9. Mittel nach Anspruch 7, wobei das Proliferations- und chemotaktische Mittel in der Matrix TGF-ß in einer Konzentration von 2 bis 50 ng/ml ist und der transformierende Faktor TGF-ß ist, assoziiert mit einem geeigneten Freisetzungssystem, welches in der Matrix eine TGF-ß-Konzentration von über 200 ng/ml bereitstellt.
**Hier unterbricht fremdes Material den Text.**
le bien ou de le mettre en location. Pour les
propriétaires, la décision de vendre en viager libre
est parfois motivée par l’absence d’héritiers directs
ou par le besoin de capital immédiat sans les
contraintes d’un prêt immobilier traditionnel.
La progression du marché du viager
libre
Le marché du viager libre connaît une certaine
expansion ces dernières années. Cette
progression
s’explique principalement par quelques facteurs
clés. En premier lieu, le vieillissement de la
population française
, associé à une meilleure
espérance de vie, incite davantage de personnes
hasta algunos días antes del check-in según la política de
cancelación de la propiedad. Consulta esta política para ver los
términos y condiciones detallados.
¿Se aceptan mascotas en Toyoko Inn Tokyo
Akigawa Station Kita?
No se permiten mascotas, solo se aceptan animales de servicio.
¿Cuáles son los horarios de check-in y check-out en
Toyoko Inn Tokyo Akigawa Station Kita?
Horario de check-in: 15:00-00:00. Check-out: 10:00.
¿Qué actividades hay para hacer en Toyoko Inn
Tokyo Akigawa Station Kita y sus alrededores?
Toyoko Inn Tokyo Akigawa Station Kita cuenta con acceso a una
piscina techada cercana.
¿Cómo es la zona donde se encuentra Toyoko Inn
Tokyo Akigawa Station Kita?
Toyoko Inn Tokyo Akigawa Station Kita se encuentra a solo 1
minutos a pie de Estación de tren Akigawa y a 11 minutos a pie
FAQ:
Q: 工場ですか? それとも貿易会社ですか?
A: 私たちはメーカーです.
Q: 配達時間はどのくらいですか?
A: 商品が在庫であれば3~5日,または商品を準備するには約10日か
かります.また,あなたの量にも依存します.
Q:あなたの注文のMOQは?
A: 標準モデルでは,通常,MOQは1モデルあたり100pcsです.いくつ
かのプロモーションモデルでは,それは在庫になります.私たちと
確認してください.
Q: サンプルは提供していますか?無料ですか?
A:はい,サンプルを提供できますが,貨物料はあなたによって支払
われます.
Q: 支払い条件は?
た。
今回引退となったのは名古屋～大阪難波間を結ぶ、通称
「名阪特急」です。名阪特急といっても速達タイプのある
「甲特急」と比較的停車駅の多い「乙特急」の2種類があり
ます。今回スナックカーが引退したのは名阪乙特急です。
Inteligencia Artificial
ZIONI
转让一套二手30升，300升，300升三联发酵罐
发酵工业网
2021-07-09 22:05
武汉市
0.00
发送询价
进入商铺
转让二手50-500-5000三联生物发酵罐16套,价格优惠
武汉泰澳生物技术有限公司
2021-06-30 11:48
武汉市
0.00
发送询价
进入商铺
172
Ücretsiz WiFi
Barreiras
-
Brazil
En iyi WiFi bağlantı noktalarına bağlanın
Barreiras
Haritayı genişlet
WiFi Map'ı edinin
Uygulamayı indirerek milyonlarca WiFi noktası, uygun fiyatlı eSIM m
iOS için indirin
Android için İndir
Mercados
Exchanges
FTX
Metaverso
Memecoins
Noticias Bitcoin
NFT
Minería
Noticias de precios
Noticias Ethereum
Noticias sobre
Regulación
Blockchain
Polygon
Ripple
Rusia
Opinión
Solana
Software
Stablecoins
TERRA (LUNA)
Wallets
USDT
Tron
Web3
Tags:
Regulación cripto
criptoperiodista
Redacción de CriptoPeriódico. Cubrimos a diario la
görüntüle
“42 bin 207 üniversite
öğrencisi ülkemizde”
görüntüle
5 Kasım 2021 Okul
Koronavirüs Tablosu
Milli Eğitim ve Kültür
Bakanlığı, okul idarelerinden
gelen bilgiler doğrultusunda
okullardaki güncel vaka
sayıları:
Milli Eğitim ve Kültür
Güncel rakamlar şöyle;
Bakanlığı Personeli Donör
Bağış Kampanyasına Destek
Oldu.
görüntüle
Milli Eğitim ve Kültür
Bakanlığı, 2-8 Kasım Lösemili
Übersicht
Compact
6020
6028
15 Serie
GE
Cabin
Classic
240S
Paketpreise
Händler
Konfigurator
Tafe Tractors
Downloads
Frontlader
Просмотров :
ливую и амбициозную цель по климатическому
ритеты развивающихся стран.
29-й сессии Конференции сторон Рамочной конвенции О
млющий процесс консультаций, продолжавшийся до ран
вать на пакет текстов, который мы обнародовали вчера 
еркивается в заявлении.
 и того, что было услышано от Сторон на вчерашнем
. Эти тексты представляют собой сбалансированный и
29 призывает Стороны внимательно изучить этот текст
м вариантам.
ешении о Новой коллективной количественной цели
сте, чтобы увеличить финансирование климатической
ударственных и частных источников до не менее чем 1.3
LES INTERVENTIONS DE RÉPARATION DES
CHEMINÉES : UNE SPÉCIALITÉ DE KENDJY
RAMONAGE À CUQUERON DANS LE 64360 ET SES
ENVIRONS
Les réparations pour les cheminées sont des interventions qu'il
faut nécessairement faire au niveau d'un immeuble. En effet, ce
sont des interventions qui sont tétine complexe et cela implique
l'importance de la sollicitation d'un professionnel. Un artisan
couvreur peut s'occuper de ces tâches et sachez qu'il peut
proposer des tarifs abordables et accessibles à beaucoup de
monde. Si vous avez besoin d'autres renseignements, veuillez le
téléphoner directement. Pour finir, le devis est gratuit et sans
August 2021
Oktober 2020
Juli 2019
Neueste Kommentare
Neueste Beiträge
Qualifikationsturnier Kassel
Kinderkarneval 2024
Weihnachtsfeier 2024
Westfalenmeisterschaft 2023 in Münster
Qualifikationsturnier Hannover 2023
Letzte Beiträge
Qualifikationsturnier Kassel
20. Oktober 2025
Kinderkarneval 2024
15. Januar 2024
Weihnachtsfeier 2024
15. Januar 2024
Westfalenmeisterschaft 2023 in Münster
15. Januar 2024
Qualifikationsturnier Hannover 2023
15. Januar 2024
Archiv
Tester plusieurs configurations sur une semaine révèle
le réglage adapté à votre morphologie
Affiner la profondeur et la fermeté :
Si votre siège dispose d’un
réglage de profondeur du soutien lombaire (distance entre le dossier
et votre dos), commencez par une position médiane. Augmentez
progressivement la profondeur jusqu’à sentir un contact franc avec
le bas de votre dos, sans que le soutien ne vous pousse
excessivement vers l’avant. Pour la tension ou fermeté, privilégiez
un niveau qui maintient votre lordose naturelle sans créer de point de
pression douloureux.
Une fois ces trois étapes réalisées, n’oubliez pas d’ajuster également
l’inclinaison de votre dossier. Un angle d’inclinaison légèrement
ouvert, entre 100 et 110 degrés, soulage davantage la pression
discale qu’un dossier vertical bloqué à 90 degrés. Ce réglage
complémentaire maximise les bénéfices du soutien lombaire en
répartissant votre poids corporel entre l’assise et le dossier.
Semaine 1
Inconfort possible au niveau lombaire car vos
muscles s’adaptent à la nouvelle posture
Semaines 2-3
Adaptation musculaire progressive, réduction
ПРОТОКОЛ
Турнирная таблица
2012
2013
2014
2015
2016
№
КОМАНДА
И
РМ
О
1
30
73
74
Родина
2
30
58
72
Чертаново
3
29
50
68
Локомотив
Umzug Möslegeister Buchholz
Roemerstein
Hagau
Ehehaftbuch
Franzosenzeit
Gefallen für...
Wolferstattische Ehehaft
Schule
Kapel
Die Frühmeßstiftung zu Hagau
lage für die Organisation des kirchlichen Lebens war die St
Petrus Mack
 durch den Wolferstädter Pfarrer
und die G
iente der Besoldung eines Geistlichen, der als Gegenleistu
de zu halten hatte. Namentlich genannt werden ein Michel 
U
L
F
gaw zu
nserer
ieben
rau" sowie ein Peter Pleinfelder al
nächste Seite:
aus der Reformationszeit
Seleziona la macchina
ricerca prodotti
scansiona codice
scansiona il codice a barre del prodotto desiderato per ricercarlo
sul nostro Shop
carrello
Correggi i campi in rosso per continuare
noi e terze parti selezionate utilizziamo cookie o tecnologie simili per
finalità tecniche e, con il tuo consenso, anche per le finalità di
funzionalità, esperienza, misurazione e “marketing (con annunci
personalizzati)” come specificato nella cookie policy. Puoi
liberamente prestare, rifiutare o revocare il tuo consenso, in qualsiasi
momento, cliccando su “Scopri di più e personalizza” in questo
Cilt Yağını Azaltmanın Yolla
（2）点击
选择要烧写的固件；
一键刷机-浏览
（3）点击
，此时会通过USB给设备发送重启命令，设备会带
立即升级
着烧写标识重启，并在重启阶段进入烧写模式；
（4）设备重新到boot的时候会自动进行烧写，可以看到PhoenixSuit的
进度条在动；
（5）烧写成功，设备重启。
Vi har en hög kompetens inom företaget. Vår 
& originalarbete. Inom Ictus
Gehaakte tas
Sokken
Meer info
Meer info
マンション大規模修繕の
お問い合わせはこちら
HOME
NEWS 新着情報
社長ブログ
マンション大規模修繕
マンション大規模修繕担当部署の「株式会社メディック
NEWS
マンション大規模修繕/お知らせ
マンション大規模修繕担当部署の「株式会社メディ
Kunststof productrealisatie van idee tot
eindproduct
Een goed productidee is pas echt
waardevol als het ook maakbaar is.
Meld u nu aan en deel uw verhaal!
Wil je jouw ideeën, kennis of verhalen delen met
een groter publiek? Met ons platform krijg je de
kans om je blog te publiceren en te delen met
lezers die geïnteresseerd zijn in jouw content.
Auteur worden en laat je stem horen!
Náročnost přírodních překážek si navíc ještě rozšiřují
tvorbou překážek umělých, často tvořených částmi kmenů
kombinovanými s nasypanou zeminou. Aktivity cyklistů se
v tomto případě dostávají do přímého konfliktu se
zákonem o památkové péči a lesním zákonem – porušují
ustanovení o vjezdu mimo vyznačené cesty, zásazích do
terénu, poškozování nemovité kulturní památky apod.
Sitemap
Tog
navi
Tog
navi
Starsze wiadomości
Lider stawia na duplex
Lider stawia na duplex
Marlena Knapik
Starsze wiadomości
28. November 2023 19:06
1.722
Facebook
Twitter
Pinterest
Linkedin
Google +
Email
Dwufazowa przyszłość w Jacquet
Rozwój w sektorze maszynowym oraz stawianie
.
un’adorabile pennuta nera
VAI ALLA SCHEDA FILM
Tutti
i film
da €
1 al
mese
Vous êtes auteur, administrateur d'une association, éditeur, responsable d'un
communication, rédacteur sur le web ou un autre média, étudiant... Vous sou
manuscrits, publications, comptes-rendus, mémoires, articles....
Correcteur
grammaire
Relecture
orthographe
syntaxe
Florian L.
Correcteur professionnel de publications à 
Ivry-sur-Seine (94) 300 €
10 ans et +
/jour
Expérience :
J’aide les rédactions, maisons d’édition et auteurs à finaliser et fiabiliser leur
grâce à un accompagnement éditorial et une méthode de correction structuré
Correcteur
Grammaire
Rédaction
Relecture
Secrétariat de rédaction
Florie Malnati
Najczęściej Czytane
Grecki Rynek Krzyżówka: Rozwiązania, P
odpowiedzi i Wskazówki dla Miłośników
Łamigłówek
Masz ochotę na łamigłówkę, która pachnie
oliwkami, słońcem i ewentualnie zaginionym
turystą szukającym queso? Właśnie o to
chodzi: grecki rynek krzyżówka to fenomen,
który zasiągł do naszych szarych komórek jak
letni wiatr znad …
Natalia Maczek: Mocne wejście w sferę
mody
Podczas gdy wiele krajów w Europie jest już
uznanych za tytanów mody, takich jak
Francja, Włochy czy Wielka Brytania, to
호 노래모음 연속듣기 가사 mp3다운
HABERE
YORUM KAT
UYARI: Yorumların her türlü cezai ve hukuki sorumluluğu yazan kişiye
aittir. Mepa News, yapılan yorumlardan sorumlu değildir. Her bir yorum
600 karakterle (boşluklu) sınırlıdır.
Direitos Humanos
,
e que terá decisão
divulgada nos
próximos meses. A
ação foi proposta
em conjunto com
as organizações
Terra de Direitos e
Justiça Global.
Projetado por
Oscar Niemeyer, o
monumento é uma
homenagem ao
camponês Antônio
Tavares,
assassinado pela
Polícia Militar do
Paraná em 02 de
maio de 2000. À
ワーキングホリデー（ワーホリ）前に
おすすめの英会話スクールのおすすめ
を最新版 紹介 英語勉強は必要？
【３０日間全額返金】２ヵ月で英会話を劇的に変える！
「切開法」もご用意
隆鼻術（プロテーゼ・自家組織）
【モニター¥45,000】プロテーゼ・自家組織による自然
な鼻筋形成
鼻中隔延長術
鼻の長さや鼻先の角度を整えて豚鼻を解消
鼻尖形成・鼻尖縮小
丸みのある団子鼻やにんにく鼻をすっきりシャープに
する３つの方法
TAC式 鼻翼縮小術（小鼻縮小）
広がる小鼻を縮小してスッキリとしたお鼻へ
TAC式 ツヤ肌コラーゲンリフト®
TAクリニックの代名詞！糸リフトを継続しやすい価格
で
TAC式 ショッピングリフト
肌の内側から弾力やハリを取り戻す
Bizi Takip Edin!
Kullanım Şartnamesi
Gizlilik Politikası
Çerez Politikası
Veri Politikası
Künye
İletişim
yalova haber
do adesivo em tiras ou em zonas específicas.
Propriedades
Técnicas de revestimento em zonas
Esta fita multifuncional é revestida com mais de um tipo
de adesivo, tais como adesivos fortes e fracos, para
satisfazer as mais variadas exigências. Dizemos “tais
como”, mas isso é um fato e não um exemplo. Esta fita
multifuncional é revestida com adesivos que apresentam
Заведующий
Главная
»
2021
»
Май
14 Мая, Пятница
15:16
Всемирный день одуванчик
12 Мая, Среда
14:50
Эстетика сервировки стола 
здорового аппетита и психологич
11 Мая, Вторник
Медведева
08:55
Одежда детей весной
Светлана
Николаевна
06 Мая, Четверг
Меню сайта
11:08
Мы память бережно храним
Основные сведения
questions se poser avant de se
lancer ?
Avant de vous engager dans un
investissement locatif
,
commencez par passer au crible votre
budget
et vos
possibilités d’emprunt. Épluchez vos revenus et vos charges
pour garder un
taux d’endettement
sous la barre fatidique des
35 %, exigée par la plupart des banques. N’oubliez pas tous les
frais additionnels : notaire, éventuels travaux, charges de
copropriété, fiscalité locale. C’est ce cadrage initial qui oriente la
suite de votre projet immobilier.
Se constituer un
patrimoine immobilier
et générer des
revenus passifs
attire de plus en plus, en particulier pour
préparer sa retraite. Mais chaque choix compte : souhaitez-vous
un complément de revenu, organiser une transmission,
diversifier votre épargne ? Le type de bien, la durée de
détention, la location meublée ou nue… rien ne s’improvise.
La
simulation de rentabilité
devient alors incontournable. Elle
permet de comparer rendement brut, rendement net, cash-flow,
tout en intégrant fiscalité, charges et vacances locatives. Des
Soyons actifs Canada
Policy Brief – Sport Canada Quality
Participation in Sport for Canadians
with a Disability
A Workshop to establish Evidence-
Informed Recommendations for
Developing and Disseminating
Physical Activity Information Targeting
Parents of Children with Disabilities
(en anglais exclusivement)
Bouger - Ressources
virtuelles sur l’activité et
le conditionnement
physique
10. Mittel nach Anspruch 1 oder 2, wobei das Freisetzungssystem ausgewählt ist aus Liposomen, biologisch zersetzbaren Polymeren, Kollagenfasern, die mit Heparinsulfatproteoglykanen chemisch verknüpft sind, und auf Kohlenhydraten basierenden Partikeln.

11. Mittel zur Behandlung oder Wiederherstellung von Defekten oder Schäden im Knorpel, umfassend:

Fibrinmatrix, die durch Zusatz von Thrombin zu einer Fibrinogenlösung hergestellt wird,

TGF-ß, der als proliferationsmittel und cheniotaktisches Mittel in einer Konzentration von 2 bis 10 ng pro ml Fibrinogenlösung vorliegt, wodurch die Proliferation von Reparaturzellen und deren Anlockung in die Matrix und den Defekt stimuliert wird, und

TGF-ß, der in Liposomen verkapselt ist und in einer Konzentration von über 200 ng pro ml Fibrinogenlösung als transformierender Faktor vorliegt, der anschließend zu den proliferierten Reparaturzellen freigesetzt wird, wodurch die Reparaturzellen in Knorpelgewebe erzeugende Chondrocyten transformiert werden.

12. Mittel nach Anspruch 1 oder 2, das ferner einen Faktor zur Förderung der Haftwirkung der Zellen enthält, umfassend das Tripeptid Arg-Gly-Asp.

13. Verwendung von einem oder mehreren Mitteln der Ansprüche 1 bis 12 zur Herstellung eines Medikamentes für die Behandlung von oberflächlichen Knorpeldefekten.